I was counting on each separate instanciation of nullKernel by thread block
would have its separate distinct allocation at line 5.

1 global void nullKernel(struct Pdef *P)
2 {
3 int bid = blockIdx.x;
4 int tid = threadIdx.x;
5 shared struct PbyM u[nMonths];
6
7
8 if( tid == 0)
9 {
10 struct Pdef *pb = P+bid;
11 struct PbyM pm = pb->M; / load the input state */
12 int c;
13 for ( c=0;c<nMonths;c++)
14 u[c] = pm[c];
15 }
16
17 __syncthreads();
18 trashKernelFn(u);
19 }
20
21
22
23 host device void trashKernelFn( struct PbyM *u)
24 {
25 int bid = blockIdx.x;
26 int tid = threadIdx.x;
27 printf(%s:%ld bid=%ld tid=%ld u=%p\n", FILE,LINE, bid,tid,u);
28 };

Of course the idea is that every distinct thread block can share the same
array u filled with distinct values for that thread block, and all the
threads in that thread block can share it.

The print at line 27 shows that each block does NOT a distinct shared memory
address as I had hoped it would.

This declaration of the shared mem early inside nullKernel is so that
I can have a clean non gpu specific declarartion of trashKernelFn
that will work for gpu or cpu.

Even with formally %p print of the passed shared address of u, I was hoping that
things would be sane and the context within a thread block would make things work out but
things are corrupt in u within the passed function regarding the passed in shared memory address.

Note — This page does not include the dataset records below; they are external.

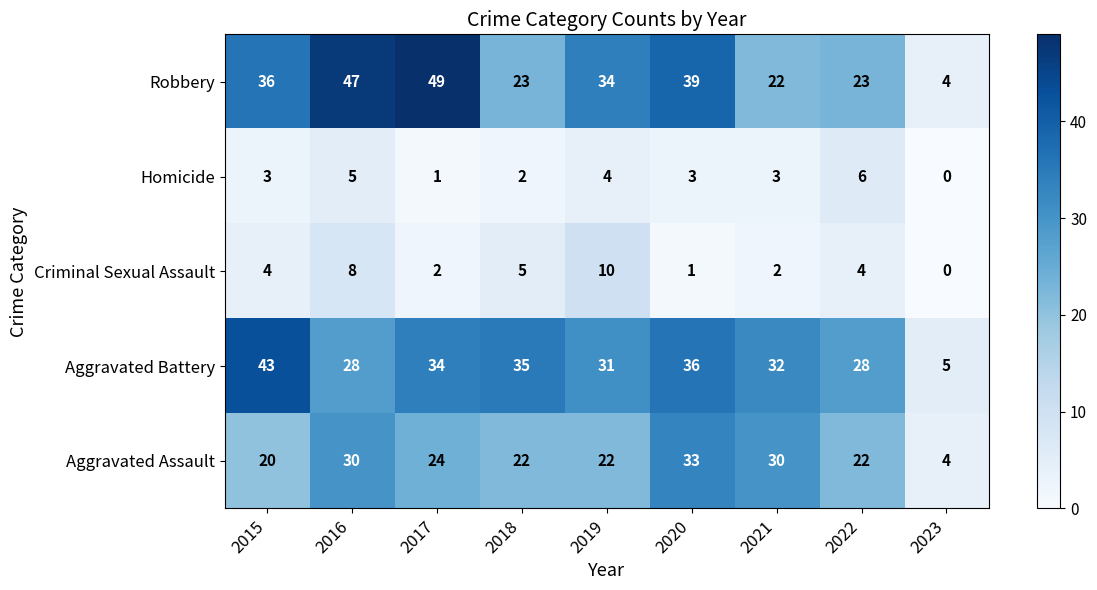

Is it true that Criminal Sexual Assault equals 2 at 2021?

True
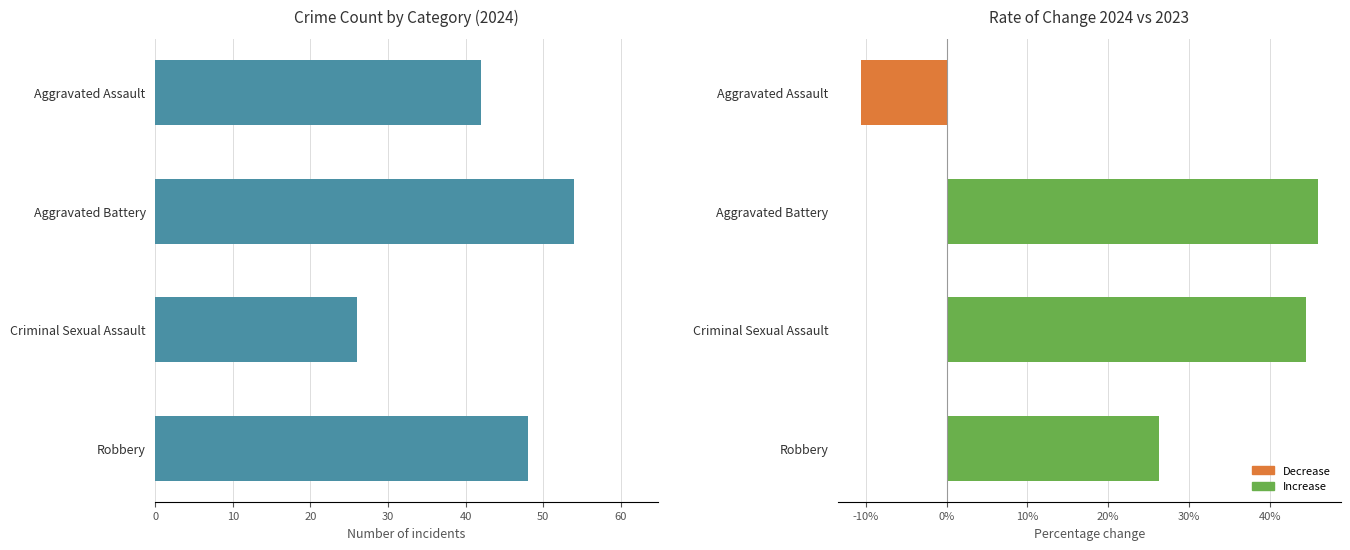

Does the chart contain stacked bars?

No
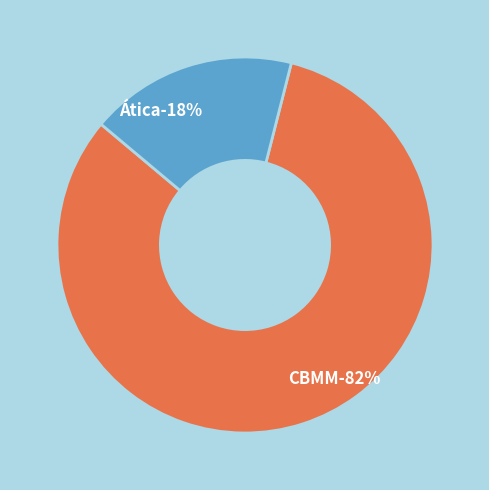

Count the number of slices in the pie.

2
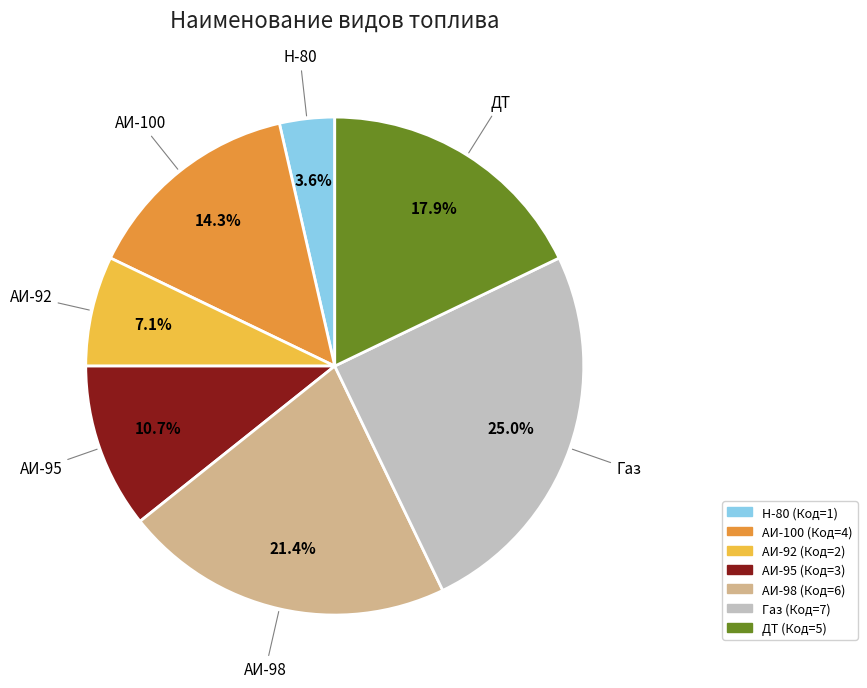

What is the ratio of the value at ДТ to the value at Газ?

0.7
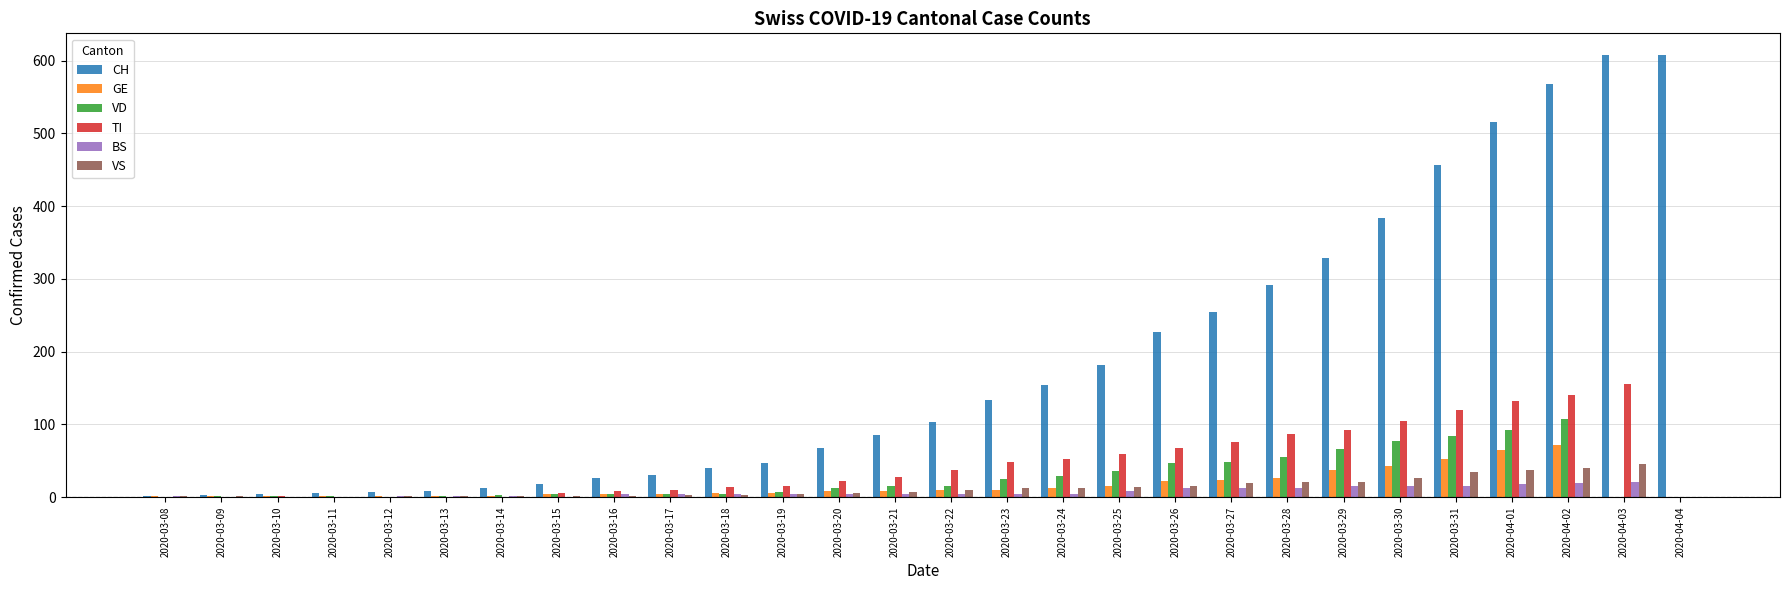

What is the sum of all GE values?

444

The thread blocks inside trashKernelFn seem to have sane u contents except for the first block=0.
They all share that same address, but I was hoping that was an artifact of the thread blocks being really
separate, and t he same %p address would not be significant. Crazy numbers for block 0 makes be think I
am fundamentally mistaken on that.

hyqneuron · April 5, 2011, 4:22am

Very confused by your typos :(

10 struct Pdef *pb = P+bid * sizeof(Pdef); may give you the right u in trash

I haven’t checked any ptx that involves the use of shared memory before. Though I guess shared memory has its own memory instructions and a non-unified address space between different MPs. So what’s the problem with their addresses being the same f the same address refer to different things on each MP?

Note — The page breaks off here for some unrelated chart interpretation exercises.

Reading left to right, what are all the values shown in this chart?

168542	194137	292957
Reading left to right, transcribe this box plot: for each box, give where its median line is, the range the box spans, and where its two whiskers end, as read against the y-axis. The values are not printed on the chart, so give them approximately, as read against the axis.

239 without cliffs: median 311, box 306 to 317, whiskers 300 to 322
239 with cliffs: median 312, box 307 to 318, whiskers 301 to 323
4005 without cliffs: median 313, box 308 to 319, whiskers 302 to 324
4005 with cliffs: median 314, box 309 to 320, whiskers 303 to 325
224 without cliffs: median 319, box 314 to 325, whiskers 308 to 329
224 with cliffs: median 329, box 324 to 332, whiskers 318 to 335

hyqneuron · April 5, 2011, 4:29am

If I were you I would do this:
if tid < nMonth
u[tid]=P[bid]->M[tid]
I am on a mobile device so did not type out things fully

tera · April 5, 2011, 4:46am

It might help to reverse the order of [font=“Courier New”]nullKernel[/font] and [font=“Courier New”]trashKernelFn[/font] because as the code is, [font=“Courier New”]trashKernelFn[/font] is called before its declaration.

LHickey · April 5, 2011, 3:54pm

The stuff in P is stacked up so that the first thread block gets the first P record, the second gets the second P rec… All the threads in the first thread block use the first P rec. All the threads in the second thread block use the second. etc. So Rather than make the threads in a given block read from global memory indexed by block, I thought it would be good to use shared memory for each individual block to hold the policy stuff. The policy stuff itself is an array that varies from 0 to nMonths, so I want to move this into shared mem.

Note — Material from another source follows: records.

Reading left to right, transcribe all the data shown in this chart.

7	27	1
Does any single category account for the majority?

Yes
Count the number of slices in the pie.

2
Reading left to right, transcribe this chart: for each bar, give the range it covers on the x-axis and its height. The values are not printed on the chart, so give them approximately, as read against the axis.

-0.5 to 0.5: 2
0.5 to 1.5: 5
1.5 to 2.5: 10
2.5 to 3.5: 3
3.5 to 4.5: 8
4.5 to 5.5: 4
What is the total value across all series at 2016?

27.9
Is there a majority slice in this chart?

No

Whats going on- the real question, is independent of issues of how the shared memory is loaded though. If you take addresses of shared memory using %p in nullKernel (u), then you pass it to a called device function
trashKernelFn, is the address u passed in supposed to be different when the block id of the caller is different?
I thought at because the shared memory was distinct in each instance of nullKernel, that the address of u would be different too. when passed to the worker trashKErnelFn, and we look at u, the block id of trashKernelFn can change but the address of the passed in u does not. This might be a case of address of u being the same does not matter because the address space is different for different thread blocks.